WHAT IS REQUIRED
For the records below, print the lines from the line with "(pad_to_mask_clearance 0)" through the line with "(creategerberjobfile false)" exactly as written; include both end lines and exclude the rest.

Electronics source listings
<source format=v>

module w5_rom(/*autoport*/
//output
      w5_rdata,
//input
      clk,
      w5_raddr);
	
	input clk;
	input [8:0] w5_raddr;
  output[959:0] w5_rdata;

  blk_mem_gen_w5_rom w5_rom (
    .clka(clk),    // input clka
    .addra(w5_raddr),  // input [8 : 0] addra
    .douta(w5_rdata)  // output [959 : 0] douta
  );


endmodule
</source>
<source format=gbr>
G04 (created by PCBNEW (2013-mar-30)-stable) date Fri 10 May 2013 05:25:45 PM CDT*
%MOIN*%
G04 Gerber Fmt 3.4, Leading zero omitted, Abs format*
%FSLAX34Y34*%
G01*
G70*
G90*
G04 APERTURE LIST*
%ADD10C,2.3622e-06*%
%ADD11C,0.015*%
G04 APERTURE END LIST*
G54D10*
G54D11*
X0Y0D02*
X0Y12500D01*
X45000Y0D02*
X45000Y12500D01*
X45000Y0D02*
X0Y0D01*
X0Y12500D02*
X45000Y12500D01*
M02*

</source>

* * *

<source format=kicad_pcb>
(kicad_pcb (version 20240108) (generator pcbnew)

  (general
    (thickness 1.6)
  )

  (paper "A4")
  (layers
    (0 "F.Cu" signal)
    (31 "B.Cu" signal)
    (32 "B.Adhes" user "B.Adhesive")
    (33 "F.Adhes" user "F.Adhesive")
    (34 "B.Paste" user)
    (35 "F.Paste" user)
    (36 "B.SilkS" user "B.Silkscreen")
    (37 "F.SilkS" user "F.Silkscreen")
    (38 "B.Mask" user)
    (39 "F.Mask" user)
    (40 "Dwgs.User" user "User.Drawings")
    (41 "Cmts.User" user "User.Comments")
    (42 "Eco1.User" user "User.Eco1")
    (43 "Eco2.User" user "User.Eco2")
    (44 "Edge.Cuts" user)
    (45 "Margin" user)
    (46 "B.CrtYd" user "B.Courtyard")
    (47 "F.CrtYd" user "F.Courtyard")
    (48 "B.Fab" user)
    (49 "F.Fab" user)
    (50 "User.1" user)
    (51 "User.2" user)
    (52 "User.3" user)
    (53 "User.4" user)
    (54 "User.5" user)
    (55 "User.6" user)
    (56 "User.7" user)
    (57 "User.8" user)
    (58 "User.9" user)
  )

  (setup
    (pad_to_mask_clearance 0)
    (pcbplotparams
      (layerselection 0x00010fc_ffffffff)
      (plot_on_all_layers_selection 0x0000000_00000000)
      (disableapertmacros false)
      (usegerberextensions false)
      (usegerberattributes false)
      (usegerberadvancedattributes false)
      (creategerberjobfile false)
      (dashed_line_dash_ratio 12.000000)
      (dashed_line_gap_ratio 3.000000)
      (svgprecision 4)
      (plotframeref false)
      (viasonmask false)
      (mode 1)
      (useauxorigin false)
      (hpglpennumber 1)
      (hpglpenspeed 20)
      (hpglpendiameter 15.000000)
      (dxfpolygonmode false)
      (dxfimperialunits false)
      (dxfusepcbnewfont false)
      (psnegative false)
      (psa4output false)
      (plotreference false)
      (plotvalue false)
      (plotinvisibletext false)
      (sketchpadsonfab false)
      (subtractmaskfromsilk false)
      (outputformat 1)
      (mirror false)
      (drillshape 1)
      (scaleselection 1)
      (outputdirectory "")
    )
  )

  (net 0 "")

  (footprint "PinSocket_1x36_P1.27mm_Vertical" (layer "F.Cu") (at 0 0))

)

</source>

SOLVED EXERCISE
    (pad_to_mask_clearance 0)
    (pcbplotparams
      (layerselection 0x00010fc_ffffffff)
      (plot_on_all_layers_selection 0x0000000_00000000)
      (disableapertmacros false)
      (usegerberextensions false)
      (usegerberattributes false)
      (usegerberadvancedattributes false)
      (creategerberjobfile false)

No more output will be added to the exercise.